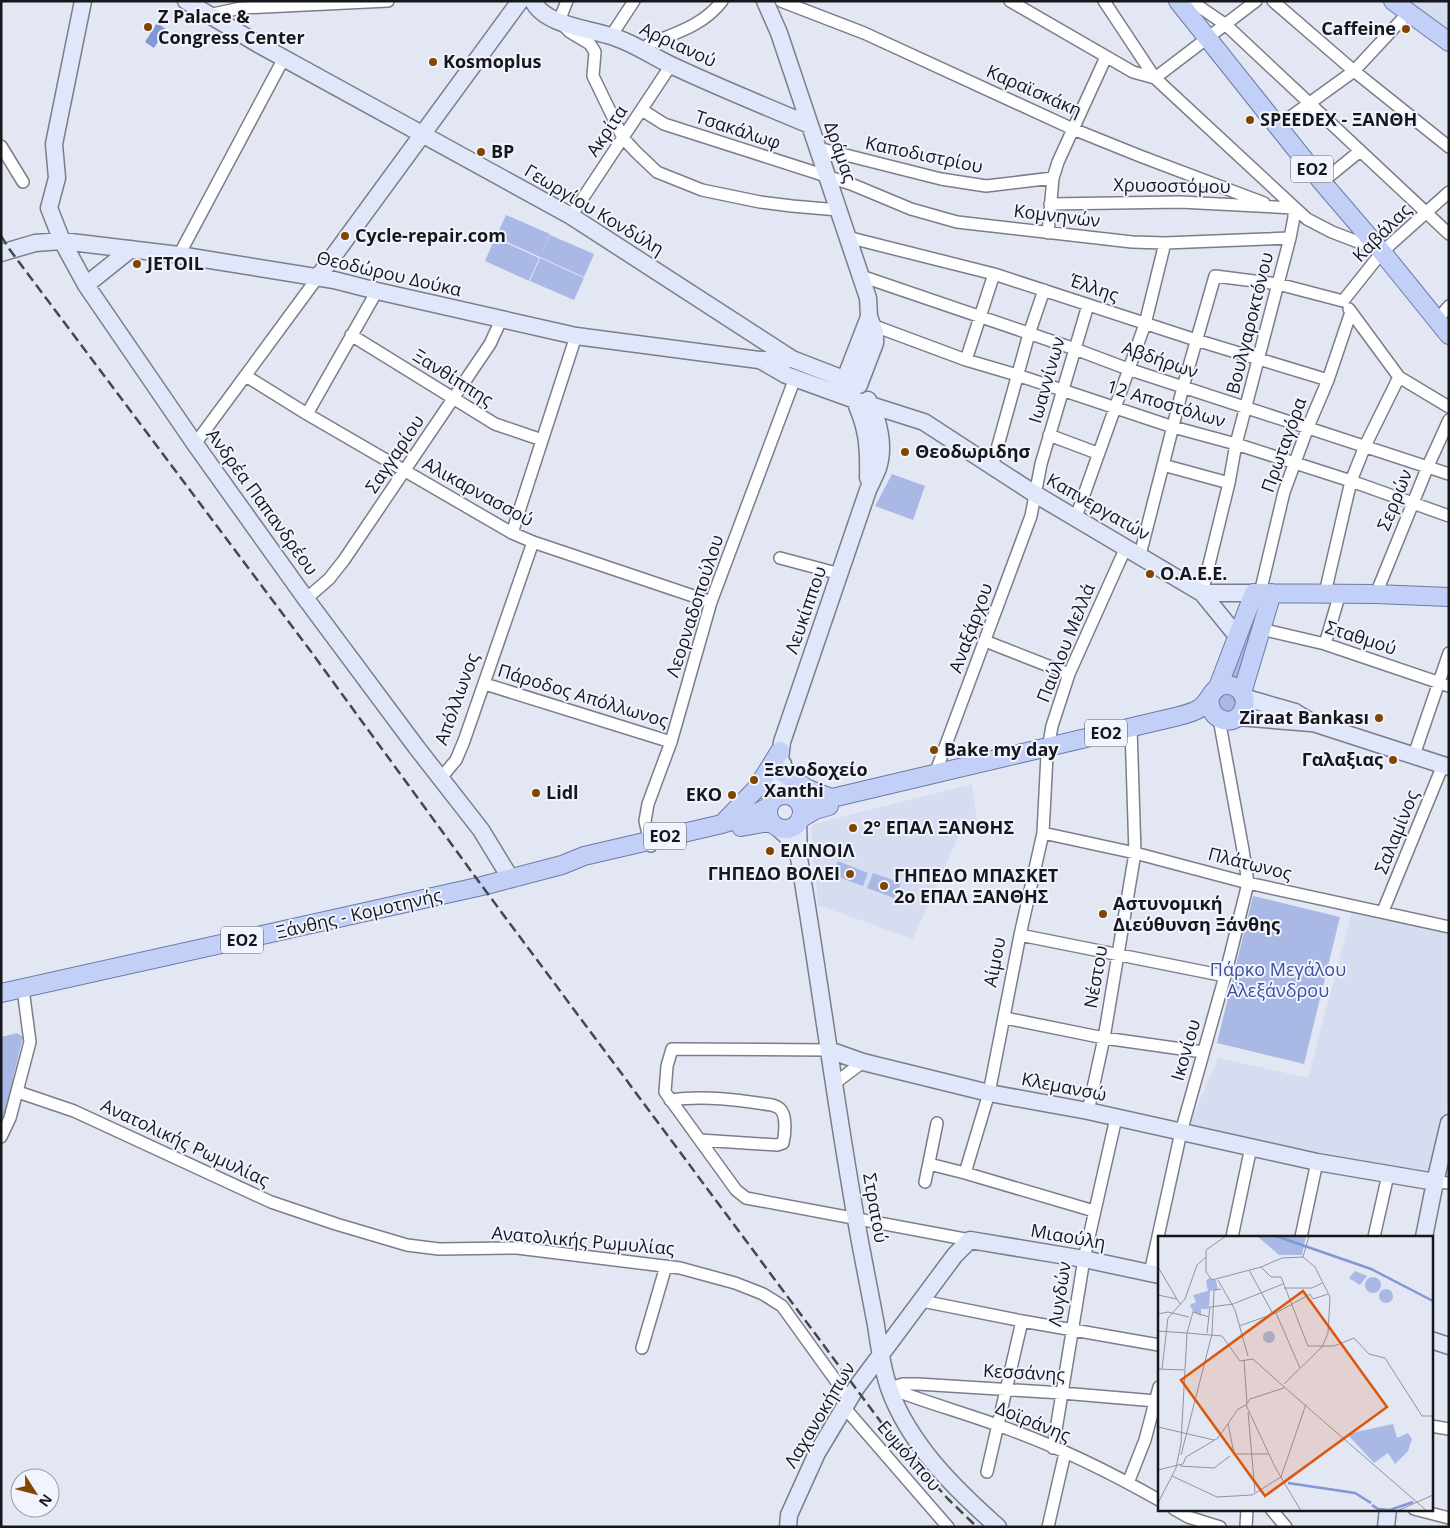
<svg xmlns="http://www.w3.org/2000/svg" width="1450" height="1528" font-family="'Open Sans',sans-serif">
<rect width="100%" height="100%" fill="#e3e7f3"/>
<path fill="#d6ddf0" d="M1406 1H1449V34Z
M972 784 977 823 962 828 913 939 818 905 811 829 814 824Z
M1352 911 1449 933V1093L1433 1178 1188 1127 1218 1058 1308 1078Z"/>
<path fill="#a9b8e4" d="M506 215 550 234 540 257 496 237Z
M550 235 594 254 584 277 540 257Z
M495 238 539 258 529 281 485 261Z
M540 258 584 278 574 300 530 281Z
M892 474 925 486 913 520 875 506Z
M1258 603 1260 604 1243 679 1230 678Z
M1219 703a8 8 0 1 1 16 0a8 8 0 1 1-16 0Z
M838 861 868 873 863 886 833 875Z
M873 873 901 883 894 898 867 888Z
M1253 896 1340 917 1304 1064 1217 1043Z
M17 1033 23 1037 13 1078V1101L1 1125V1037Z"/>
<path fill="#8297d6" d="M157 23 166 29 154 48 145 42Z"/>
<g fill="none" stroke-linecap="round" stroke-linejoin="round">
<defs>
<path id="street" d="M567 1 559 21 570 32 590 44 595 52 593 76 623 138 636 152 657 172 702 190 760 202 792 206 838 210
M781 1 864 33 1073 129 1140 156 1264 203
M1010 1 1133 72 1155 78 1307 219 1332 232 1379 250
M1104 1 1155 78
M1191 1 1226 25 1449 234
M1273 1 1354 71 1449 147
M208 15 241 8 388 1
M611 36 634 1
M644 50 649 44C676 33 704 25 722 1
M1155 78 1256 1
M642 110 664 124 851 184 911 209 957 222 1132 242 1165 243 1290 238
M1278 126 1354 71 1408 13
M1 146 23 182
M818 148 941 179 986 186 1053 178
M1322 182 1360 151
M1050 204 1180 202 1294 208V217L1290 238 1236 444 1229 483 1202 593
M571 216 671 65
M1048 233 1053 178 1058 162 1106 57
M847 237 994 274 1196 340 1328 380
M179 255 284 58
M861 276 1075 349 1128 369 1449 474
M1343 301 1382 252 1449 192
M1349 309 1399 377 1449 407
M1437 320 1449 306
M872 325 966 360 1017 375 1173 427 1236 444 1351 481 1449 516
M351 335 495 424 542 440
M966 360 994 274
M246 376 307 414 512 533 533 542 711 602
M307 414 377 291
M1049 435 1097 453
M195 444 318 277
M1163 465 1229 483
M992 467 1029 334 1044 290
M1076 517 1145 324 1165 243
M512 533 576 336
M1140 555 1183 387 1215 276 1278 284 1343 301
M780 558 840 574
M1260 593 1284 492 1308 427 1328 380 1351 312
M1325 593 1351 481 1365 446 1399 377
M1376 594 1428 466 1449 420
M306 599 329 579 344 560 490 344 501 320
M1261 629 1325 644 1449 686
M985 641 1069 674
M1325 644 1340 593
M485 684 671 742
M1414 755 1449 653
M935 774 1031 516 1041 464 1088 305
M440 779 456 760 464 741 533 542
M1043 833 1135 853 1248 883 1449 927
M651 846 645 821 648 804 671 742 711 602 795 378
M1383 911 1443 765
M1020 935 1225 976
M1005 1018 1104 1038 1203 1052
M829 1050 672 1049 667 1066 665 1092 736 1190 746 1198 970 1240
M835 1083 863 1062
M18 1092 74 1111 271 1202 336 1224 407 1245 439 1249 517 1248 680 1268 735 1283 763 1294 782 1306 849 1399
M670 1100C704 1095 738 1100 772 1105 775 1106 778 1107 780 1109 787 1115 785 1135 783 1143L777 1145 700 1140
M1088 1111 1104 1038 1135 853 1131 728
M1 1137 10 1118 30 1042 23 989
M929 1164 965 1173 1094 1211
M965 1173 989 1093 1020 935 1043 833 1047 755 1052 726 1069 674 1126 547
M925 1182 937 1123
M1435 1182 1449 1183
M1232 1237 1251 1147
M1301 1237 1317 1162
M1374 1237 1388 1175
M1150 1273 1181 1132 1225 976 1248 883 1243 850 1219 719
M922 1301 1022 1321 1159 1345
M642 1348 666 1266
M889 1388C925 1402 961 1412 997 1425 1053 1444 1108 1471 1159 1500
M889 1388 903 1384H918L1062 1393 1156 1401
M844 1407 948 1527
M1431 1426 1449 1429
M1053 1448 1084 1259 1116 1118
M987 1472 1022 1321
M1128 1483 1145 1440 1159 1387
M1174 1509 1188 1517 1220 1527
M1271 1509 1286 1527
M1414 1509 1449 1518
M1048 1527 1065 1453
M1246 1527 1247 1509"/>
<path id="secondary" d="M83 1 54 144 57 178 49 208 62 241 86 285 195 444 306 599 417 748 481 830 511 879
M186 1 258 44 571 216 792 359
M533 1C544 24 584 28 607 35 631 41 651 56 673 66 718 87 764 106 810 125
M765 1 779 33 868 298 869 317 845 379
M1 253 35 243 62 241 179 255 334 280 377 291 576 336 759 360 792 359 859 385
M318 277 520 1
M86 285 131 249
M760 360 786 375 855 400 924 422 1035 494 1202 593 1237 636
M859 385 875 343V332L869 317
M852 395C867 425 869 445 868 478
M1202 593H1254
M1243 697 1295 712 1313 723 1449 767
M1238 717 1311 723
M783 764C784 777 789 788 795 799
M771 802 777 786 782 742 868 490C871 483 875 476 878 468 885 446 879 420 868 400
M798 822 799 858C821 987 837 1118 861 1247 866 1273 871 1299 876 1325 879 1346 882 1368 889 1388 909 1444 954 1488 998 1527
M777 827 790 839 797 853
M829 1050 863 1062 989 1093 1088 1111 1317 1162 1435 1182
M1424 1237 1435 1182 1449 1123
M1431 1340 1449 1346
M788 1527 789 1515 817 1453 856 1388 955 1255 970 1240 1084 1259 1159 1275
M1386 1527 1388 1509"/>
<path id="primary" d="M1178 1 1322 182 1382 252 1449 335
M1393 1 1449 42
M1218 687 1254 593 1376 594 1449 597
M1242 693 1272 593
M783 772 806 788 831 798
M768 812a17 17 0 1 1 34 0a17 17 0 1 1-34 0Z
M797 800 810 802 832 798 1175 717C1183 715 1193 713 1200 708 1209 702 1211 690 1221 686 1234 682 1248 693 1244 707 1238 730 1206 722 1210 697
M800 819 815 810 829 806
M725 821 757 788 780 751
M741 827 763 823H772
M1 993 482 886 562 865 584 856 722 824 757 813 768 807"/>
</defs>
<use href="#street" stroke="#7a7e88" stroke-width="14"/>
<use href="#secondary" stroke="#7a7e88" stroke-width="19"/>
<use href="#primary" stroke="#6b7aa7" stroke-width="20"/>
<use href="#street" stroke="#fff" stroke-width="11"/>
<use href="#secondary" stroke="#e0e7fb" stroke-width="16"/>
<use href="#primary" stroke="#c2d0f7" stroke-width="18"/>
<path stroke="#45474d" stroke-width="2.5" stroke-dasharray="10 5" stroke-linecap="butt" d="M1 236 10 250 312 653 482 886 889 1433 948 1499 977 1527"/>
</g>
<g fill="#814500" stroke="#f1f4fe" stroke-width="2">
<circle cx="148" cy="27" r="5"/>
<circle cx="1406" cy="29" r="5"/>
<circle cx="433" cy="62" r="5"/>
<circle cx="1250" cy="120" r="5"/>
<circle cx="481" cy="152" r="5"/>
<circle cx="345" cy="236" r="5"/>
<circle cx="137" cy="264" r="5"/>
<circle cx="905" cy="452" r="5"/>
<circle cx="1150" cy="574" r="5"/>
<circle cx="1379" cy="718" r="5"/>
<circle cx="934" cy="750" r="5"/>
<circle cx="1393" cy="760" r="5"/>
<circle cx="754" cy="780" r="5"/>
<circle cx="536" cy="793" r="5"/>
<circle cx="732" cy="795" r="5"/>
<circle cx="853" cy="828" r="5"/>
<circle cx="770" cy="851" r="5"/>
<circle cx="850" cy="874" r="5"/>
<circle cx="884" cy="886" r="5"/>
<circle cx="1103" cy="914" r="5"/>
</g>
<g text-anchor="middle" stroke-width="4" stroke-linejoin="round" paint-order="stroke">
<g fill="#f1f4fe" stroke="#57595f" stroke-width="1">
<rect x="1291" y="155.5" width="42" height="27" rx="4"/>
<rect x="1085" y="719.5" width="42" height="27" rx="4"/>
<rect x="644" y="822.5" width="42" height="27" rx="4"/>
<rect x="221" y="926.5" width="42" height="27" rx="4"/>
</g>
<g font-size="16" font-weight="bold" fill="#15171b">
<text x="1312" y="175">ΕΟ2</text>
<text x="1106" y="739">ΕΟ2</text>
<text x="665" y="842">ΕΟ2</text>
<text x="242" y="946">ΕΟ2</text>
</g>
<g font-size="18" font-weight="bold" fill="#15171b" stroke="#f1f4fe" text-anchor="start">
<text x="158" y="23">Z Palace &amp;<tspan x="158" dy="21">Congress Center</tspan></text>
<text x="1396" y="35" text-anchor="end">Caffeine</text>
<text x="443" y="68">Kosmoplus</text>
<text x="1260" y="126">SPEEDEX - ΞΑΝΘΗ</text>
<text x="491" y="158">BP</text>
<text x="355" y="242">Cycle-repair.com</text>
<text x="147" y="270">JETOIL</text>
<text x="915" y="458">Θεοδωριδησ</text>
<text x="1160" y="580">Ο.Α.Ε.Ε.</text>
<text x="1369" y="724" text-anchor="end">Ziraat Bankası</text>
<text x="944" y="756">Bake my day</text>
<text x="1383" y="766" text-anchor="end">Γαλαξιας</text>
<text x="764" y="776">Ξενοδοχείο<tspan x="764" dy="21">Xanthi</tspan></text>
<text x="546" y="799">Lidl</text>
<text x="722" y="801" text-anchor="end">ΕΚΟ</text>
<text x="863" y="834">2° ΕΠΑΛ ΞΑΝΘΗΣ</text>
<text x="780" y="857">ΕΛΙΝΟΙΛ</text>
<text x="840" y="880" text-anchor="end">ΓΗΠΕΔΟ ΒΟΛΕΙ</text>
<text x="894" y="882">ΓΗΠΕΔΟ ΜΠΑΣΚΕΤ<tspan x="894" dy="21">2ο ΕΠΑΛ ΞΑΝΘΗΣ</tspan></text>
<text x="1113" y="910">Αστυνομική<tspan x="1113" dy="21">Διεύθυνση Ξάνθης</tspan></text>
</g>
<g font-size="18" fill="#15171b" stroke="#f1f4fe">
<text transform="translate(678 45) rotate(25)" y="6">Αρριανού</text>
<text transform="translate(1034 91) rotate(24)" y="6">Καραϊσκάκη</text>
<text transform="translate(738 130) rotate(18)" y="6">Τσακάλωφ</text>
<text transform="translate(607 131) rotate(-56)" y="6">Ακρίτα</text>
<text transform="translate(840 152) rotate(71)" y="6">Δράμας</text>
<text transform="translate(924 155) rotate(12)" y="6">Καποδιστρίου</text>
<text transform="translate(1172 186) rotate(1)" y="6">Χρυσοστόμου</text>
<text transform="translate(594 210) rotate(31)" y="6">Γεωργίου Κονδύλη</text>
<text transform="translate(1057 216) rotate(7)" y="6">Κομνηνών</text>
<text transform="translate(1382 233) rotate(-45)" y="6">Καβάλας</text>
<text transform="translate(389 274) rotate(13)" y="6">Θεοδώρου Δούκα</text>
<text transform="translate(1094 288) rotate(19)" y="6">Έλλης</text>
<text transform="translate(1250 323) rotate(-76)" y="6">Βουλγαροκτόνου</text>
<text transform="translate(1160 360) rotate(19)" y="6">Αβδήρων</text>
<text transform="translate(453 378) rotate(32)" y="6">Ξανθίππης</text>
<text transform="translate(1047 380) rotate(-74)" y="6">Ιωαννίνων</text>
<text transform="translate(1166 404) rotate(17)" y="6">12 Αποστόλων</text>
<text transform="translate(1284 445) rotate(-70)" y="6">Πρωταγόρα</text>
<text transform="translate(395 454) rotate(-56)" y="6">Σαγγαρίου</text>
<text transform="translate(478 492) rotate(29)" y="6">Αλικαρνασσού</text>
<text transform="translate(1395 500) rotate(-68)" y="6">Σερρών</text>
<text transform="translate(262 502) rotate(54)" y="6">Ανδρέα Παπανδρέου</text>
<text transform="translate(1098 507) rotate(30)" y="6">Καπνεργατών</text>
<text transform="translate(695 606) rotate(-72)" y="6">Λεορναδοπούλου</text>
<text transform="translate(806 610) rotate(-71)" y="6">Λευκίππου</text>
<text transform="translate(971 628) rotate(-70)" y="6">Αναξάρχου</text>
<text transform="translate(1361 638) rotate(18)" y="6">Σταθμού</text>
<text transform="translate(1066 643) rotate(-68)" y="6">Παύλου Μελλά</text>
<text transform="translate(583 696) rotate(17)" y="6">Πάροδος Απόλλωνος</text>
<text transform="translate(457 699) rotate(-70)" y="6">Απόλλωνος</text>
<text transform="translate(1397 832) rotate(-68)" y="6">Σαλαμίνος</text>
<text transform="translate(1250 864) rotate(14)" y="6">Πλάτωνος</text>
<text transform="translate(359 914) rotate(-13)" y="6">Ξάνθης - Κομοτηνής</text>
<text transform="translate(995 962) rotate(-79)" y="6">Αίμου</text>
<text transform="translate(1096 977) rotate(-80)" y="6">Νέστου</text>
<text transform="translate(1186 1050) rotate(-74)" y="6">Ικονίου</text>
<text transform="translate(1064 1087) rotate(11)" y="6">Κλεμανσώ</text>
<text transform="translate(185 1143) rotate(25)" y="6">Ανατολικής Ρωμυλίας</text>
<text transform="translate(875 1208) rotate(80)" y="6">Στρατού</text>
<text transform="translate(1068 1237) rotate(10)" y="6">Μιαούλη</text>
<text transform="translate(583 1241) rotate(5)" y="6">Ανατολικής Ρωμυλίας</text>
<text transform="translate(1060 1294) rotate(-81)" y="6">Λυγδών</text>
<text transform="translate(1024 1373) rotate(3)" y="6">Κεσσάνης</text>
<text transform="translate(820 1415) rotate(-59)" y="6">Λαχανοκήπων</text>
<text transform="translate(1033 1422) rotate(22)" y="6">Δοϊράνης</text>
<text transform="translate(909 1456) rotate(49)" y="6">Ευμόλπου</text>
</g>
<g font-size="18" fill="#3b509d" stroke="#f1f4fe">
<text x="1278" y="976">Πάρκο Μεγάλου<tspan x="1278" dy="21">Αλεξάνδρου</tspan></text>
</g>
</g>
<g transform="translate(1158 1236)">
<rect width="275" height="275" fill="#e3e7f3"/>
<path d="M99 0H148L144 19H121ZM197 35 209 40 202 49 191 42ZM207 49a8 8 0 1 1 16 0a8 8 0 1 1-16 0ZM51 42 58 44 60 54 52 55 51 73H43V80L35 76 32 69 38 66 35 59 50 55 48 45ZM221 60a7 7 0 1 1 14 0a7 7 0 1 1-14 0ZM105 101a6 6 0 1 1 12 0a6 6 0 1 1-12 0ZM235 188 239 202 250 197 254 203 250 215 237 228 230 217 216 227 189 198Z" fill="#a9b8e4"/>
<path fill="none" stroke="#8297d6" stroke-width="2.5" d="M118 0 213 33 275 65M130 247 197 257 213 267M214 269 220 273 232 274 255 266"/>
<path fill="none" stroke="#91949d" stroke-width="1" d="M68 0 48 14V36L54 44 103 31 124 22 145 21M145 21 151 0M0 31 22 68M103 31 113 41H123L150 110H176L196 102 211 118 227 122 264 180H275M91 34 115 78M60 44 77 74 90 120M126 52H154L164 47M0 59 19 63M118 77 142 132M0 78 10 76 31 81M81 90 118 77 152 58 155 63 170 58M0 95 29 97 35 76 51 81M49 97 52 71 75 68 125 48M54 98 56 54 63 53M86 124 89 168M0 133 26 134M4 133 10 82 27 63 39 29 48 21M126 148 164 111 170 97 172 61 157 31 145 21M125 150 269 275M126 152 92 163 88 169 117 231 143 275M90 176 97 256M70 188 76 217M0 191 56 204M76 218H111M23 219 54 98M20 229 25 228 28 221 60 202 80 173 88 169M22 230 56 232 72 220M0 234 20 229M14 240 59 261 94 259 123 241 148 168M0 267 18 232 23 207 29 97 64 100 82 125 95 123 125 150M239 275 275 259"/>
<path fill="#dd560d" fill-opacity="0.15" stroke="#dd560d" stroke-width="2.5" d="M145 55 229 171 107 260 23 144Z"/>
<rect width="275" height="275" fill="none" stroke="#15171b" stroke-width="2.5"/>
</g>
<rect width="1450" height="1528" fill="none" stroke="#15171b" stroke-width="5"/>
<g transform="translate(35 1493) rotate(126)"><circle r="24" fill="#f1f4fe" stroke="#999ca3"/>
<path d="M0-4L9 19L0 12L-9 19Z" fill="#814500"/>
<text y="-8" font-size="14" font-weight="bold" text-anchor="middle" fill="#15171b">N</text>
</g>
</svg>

+++

Your objective:
Retype, exactly and in full, the lines above from the one containing "M246 376 307 414 512 533 533 542 711 602" through the one containing "M1128 1483 1145 1440 1159 1387".

Task output:
M246 376 307 414 512 533 533 542 711 602
M307 414 377 291
M1049 435 1097 453
M195 444 318 277
M1163 465 1229 483
M992 467 1029 334 1044 290
M1076 517 1145 324 1165 243
M512 533 576 336
M1140 555 1183 387 1215 276 1278 284 1343 301
M780 558 840 574
M1260 593 1284 492 1308 427 1328 380 1351 312
M1325 593 1351 481 1365 446 1399 377
M1376 594 1428 466 1449 420
M306 599 329 579 344 560 490 344 501 320
M1261 629 1325 644 1449 686
M985 641 1069 674
M1325 644 1340 593
M485 684 671 742
M1414 755 1449 653
M935 774 1031 516 1041 464 1088 305
M440 779 456 760 464 741 533 542
M1043 833 1135 853 1248 883 1449 927
M651 846 645 821 648 804 671 742 711 602 795 378
M1383 911 1443 765
M1020 935 1225 976
M1005 1018 1104 1038 1203 1052
M829 1050 672 1049 667 1066 665 1092 736 1190 746 1198 970 1240
M835 1083 863 1062
M18 1092 74 1111 271 1202 336 1224 407 1245 439 1249 517 1248 680 1268 735 1283 763 1294 782 1306 849 1399
M670 1100C704 1095 738 1100 772 1105 775 1106 778 1107 780 1109 787 1115 785 1135 783 1143L777 1145 700 1140
M1088 1111 1104 1038 1135 853 1131 728
M1 1137 10 1118 30 1042 23 989
M929 1164 965 1173 1094 1211
M965 1173 989 1093 1020 935 1043 833 1047 755 1052 726 1069 674 1126 547
M925 1182 937 1123
M1435 1182 1449 1183
M1232 1237 1251 1147
M1301 1237 1317 1162
M1374 1237 1388 1175
M1150 1273 1181 1132 1225 976 1248 883 1243 850 1219 719
M922 1301 1022 1321 1159 1345
M642 1348 666 1266
M889 1388C925 1402 961 1412 997 1425 1053 1444 1108 1471 1159 1500
M889 1388 903 1384H918L1062 1393 1156 1401
M844 1407 948 1527
M1431 1426 1449 1429
M1053 1448 1084 1259 1116 1118
M987 1472 1022 1321
M1128 1483 1145 1440 1159 1387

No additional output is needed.